Prompt:
Copy every line from the data below in which the string "Windows" can be found.

Source material:

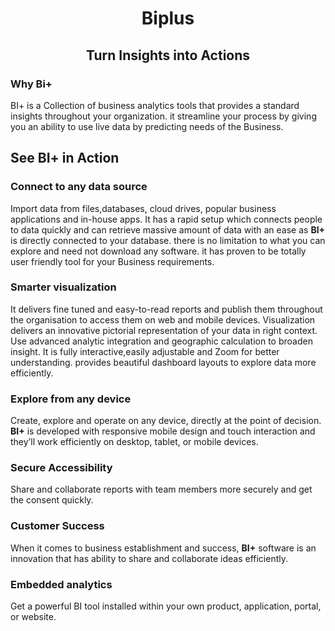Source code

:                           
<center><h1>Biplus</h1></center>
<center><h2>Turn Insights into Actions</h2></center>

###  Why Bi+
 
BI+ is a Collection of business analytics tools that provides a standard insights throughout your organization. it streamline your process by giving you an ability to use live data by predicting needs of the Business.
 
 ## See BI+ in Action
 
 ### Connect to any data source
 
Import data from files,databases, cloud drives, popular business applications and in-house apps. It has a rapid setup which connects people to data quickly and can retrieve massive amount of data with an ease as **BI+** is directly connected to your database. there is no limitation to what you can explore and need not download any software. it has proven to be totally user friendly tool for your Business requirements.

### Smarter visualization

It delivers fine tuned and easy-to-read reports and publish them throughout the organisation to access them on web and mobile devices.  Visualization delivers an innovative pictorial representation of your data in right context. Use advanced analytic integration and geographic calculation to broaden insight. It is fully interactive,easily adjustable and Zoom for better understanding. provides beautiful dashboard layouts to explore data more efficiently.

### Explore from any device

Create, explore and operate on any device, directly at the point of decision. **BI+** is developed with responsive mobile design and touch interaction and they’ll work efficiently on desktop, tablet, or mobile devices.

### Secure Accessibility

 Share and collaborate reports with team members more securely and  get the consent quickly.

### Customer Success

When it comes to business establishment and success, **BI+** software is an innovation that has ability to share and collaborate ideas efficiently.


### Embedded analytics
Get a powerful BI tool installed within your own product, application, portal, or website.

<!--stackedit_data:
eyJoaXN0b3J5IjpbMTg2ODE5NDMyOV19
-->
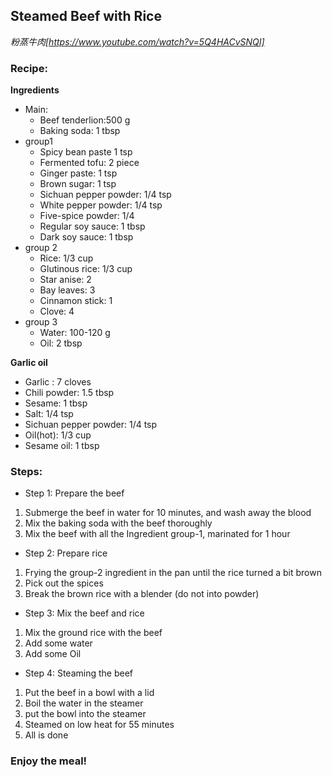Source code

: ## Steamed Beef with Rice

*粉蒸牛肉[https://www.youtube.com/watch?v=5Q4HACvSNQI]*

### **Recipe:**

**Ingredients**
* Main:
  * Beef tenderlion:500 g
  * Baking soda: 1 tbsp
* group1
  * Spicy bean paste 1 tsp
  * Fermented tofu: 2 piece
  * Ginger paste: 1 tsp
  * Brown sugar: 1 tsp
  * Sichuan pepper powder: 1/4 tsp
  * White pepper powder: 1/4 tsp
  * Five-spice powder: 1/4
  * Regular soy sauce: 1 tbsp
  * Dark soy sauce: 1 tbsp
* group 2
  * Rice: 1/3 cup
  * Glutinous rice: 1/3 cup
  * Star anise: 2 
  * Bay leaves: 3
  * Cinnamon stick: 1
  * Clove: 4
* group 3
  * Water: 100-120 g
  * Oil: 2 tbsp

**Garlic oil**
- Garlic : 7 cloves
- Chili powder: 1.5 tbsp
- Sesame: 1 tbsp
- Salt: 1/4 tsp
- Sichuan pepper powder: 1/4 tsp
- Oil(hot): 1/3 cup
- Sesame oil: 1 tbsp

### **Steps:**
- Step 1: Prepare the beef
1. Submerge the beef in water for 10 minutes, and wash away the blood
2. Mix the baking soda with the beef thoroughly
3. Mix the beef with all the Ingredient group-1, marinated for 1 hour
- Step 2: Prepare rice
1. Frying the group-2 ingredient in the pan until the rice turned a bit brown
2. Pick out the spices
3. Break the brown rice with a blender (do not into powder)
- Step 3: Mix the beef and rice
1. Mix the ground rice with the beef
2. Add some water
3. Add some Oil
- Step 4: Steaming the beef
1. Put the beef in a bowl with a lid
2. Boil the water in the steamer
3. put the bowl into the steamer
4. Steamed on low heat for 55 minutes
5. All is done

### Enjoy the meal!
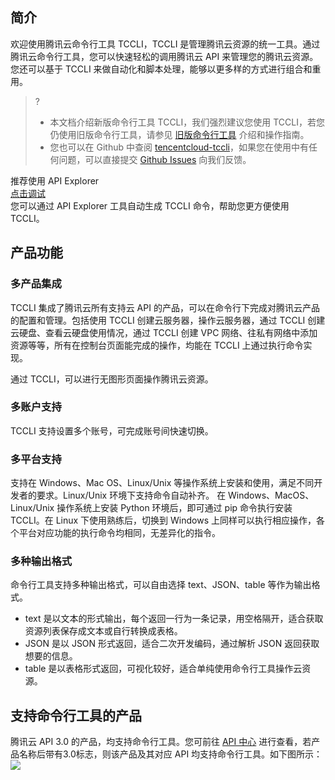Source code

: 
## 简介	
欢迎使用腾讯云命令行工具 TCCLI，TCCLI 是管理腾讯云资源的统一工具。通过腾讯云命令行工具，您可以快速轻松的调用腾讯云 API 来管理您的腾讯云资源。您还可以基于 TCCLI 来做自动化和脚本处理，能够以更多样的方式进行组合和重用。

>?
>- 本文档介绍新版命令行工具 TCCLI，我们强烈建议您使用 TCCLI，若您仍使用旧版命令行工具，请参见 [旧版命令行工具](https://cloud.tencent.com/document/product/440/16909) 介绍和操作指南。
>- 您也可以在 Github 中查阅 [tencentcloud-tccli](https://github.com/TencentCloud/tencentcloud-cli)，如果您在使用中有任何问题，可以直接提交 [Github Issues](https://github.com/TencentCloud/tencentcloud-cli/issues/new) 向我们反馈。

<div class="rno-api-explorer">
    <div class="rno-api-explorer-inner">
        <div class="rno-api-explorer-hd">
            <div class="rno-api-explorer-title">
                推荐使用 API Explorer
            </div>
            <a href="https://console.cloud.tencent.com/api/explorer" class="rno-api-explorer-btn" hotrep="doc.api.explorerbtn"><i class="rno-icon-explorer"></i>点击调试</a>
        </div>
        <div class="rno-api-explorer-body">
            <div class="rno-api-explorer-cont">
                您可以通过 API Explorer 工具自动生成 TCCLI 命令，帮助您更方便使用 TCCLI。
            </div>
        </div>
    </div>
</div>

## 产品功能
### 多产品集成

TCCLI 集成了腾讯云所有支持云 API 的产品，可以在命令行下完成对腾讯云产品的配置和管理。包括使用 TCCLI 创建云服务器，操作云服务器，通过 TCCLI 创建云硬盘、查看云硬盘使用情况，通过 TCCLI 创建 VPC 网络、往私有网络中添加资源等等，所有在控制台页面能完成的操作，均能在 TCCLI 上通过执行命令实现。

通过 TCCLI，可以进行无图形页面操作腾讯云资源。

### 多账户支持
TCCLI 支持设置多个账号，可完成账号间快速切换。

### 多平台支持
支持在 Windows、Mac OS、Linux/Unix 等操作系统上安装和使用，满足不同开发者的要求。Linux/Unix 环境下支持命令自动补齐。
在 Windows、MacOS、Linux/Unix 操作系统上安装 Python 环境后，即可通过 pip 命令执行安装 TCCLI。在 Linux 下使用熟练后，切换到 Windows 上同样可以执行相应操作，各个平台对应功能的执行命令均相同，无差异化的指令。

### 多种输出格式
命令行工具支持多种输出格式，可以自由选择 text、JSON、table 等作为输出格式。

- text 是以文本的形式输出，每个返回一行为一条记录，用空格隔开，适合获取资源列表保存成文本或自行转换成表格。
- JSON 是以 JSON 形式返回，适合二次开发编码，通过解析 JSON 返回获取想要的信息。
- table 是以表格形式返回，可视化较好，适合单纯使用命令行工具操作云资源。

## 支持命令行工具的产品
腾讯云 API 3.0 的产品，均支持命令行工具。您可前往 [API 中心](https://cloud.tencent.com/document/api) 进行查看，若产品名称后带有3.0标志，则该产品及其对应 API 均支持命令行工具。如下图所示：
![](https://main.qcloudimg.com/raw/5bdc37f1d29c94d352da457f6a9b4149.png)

Problem solution:
支持在 Windows、Mac OS、Linux/Unix 等操作系统上安装和使用，满足不同开发者的要求。Linux/Unix 环境下支持命令自动补齐。
在 Windows、MacOS、Linux/Unix 操作系统上安装 Python 环境后，即可通过 pip 命令执行安装 TCCLI。在 Linux 下使用熟练后，切换到 Windows 上同样可以执行相应操作，各个平台对应功能的执行命令均相同，无差异化的指令。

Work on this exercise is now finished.